About Her

Hello,


This is going to be a short read.
a few weeks maybe even months I don't remember to well something happened to "her" I have been begged and sworn to secrecy over it and that is her wish... the police on the other hand have turned their backs on us and so have our family and friends so.... difficult time...
Please understand that there will be information on her soon just not now, I will NEVER write about her or include her name on here until she is comfortable with that.
It will happen soon I promise you that... just not now!


This is the main reason this Journal exists, because she deserves so much better and I think first things first she needs a vacation and to personally know I am not going anywhere, this is to raise funds for that and to share my fund raising with the world!

Thanks for understanding!





She has given me permission to tell everyone I see because I'm not sure but to her I think it makes it better.. maybe makes her feel safer?

About a month ago now my girlfriend was Raped, she was Raped and beaten for being nice to the new guy on the block, he followed her into the women's toilets at our local park and he punched her in the crotch... he then held her down and had his way with her.

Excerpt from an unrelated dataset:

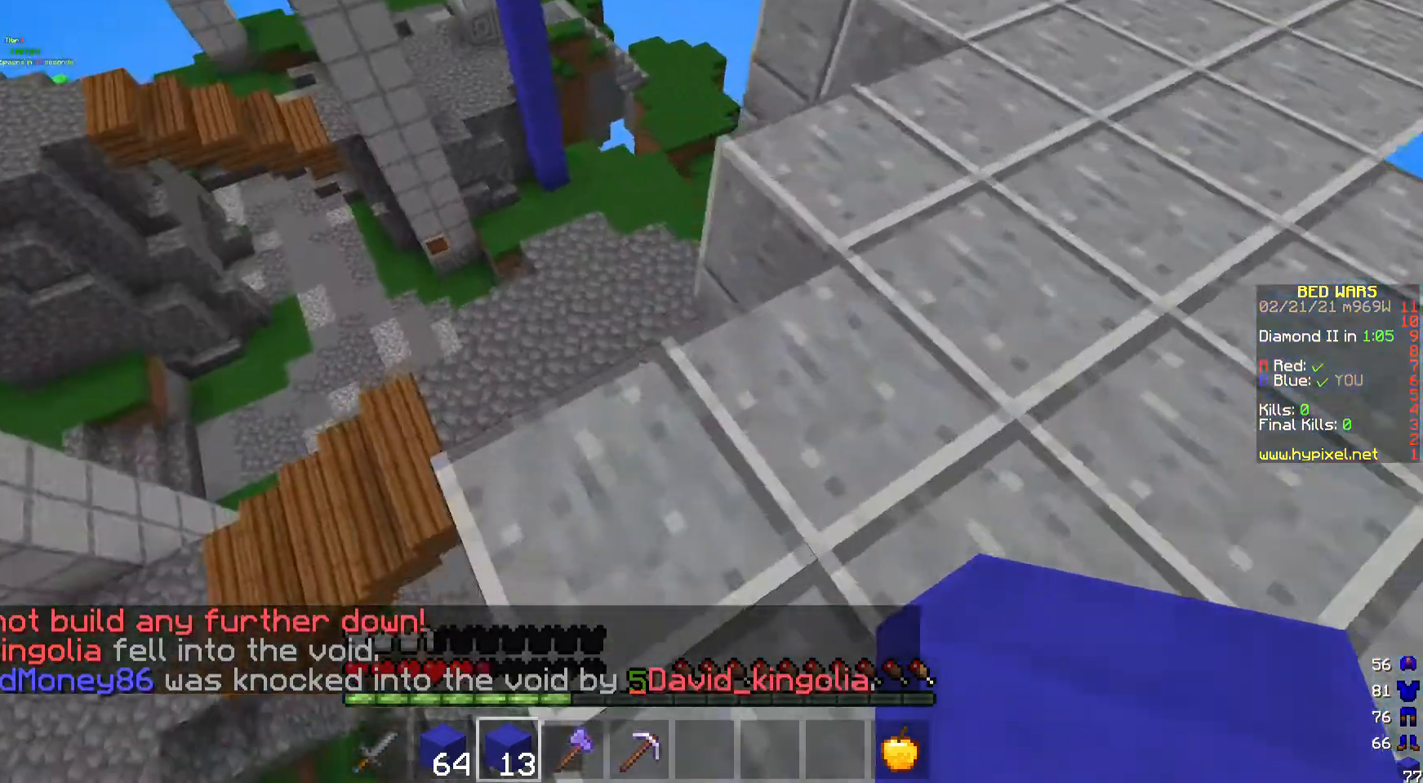
{"keys": ["w"], "mouse": [], "events": []}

I really have no idea what to type and am hoping that what I am typing is making sense because it is hard to justify this under writing...

She came to my house and she was covered in mud and was really shaking... she sat in my computer chair and just started crying... I tried to hug her but she flipped out and started punching me and screaming so I left her to it...

Then she asked my permission to use my shower she said she had horrible stuff on her and felt dirty so I let her use the shower... she was in there for about half hour at least... she came in and sat on bed next to me and asked if I still wanted to hug her...

She told me everything that happened in every single detail and fir first time in my life I think my heart stopped beating and that little part of me that... that little part of anyone that wants to hurt people for pure sake of it... that little fellow came up.

I wanted to go to his house and I wanted to slam his head into his wall as hard and for as long as possible...

You see we know her attacker and now we know he has done it before... he is called Ryan Underhill and he lives a few doors down from me.... he breathes my air and lives on the same let alone dirt but the same street as me.

This might seem the worse part but the worse part is the Police treated us like the criminals and because he lied to them have dropped the case as it would take to much work to bring him to justice... this may seem the worse part but no... we have had an official warning that if ANY one touches him my girl will be charged with assault and they would prosecute the attacker to the fullest....

no that is not even the worst part.. the worst part is she has to live with him just down the road knowing that this is his hobby... that he rapes girls and is untouchable and that at the end of the day he has protection... we don't and we never will...


You want the good news?

Our lives were saved....

You may wander why I had ignored the Journal for awhile? fine I'll admit I was planning on Murdering Ryan Underhill... it was my job and my job alone to protect her and keep her safe and I'd failed.. as a boyfriend and as a man.. I was worthless and dammit if it was the only way to keep her safe and to keep other girls that unfortunately will also probably end up bumping into him then so be it...

Now the saving part?

A very nice woman (who will not be named but she knows who she is) a nice woman who I am dedicating this heart felt rant to got up on my facebook and suggested the shinning light that we needed to get through this...

We from possibly tomorrow then if not Friday will be studying Karate... I think it is perfect to build her confidence and train her in the use of self defence so that nothing like this will ever happen again...

I just still feel bad it may happen to other girls in my area and there is no stopping him...

I hope this will help us both but I also hope he will meet justice....



Thanks for reading this.. I'm sorry there was no easy way to type that and there was no easy way of typing my own actions and how I would use those actions... you might think of me as Evil trust me.. so do I but at least from the good heart of another person we were saved... we thank you internet stranger... and I'm sure our children will thank you in the many years to come!